Wish to invest in CORUM through a life insurance policy?
In order to safeguard the interests of its shareholders, CORUM decided not to be available for investment via life insurance policies. Here is why:
- To keep inflows under control
CORUM's performance is related to its inflows, that is, funds received from new shareholders, which are perfectly coordinated with investments made: the money raised must be invested in a property as early as possible in order to generate rental income, which is distributed to CORUM shareholders in the form of a dividend.
When an investment is made through a life insurance policy, the insurer directly holds SCPI shares and may, without notice, generate significant inflows that could interfere with the fund's performance… at the expense of investors!

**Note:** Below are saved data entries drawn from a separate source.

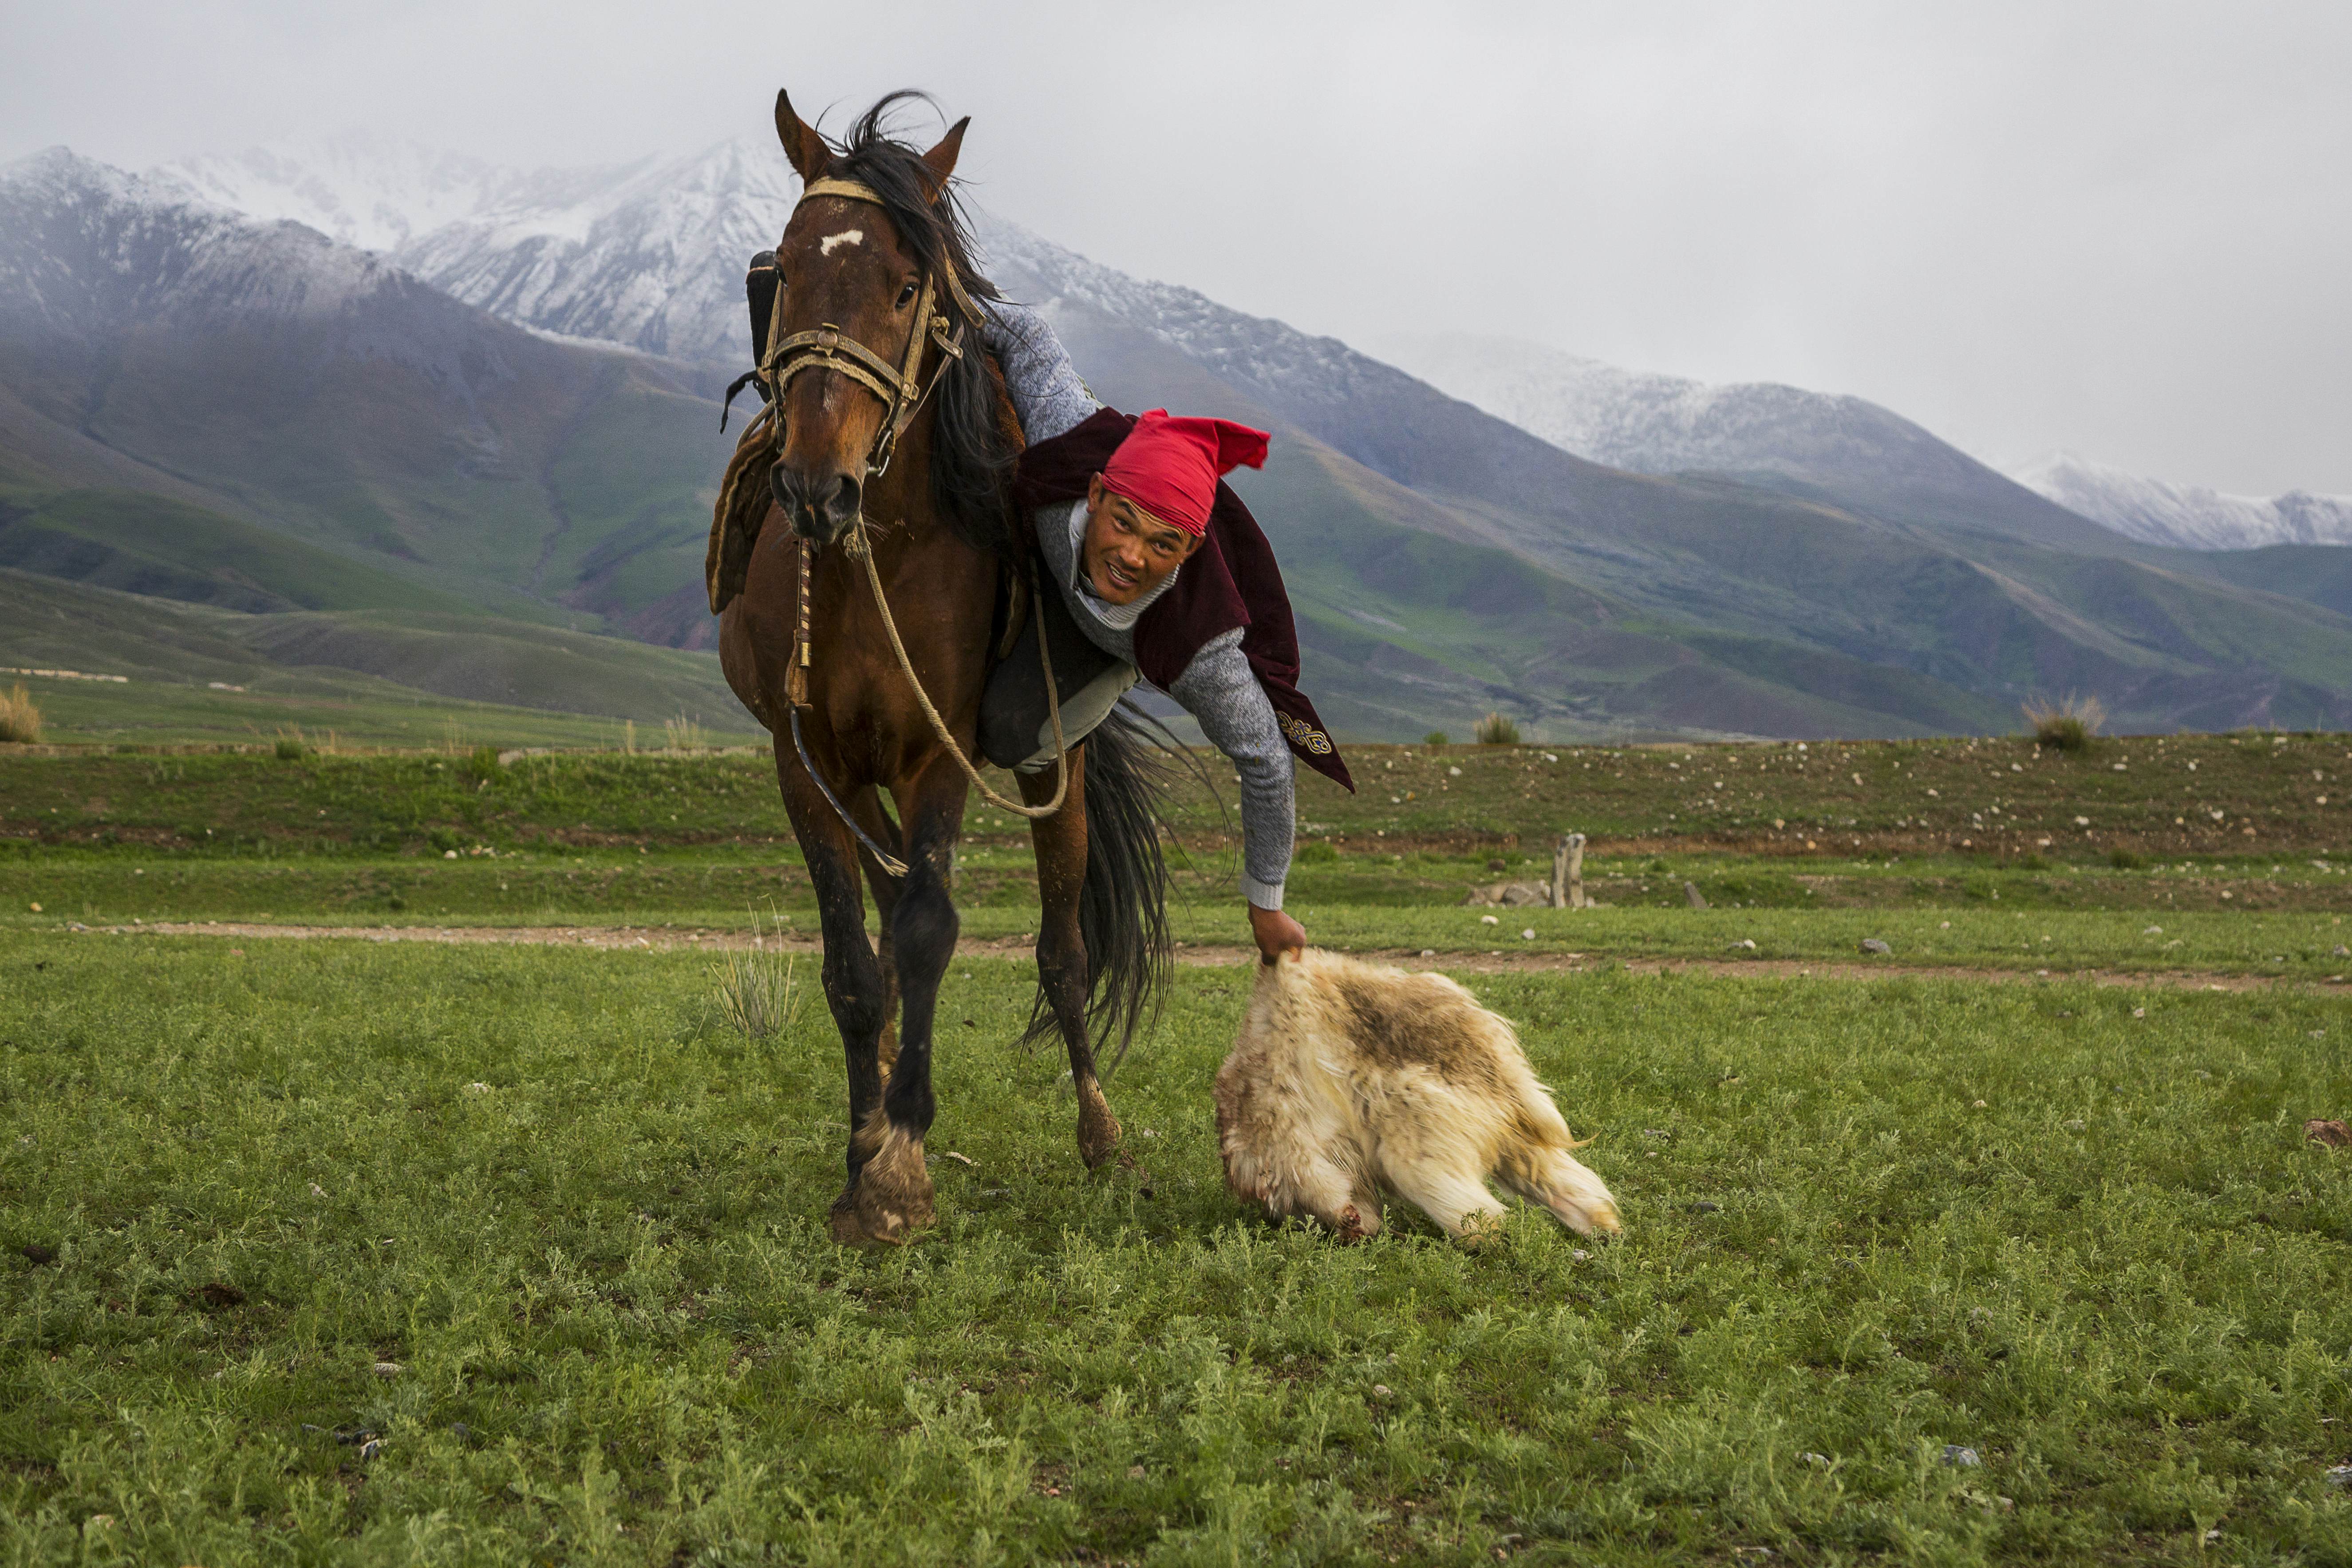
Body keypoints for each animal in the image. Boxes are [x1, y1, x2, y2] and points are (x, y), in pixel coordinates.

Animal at [706, 92, 1166, 1250]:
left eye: (907, 286)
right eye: (779, 270)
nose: (814, 484)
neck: (879, 548)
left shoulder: (939, 752)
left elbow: (926, 933)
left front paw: (902, 1167)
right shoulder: (805, 761)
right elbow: (853, 963)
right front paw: (861, 1152)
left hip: (1056, 769)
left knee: (1061, 949)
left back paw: (1101, 1134)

- To preserve share liquidity
Insurers contractually guarantee the immediate liquidity of SCPI shares to their policyholders. However, an SCPI is a real estate investment, which means that it is a long-term investment with limited liquidity. Also, it should be noted that insurers generally hold a significant portion of an SCPI, and therefore have a significant influence over it. In order to meet the immediate share liquidity demanded by its policyholders, it will sell its shares: given its strong influence, it may make it difficult for other SCPI shareholders to sell their own shares.

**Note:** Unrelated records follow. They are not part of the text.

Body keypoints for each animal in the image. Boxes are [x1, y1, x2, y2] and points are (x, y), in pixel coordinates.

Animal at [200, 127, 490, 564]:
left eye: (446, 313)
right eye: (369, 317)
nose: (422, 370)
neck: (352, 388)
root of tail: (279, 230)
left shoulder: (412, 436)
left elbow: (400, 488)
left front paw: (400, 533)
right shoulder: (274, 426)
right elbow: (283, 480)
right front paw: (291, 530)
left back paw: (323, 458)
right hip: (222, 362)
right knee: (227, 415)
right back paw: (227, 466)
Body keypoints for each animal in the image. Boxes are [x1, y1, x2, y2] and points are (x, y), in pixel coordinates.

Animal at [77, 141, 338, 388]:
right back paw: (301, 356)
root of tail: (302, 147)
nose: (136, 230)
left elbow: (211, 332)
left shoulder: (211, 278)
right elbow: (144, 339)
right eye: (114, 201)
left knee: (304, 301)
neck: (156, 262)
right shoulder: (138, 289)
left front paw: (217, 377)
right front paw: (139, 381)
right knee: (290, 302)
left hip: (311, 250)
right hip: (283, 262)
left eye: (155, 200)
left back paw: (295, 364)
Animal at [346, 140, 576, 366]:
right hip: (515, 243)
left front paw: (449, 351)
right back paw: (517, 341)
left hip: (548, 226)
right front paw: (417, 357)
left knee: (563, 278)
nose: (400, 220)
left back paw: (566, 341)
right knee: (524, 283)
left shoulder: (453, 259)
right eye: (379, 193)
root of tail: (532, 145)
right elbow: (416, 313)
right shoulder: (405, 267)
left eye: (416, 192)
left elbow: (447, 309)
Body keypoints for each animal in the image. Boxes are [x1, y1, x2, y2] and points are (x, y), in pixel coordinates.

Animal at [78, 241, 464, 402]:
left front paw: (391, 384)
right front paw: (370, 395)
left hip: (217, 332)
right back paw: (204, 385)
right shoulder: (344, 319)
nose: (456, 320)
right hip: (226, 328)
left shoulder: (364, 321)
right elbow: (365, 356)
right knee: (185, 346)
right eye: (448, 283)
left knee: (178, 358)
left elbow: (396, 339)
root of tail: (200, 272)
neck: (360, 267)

- To save investors from paying fees to multiple companies
Insurers charge significant fees in various forms depending on the policy (entry fees, management fees, performance fees, exit fees…), which are in addition to the fees generated by the SCPI.
By remaining somewhat independent, CORUM acts in the interests of its shareholders. Also, it is noteworthy that the tax effectiveness highlighted by life insurers is similar to that which can be achieved by buying shares as a bare owner.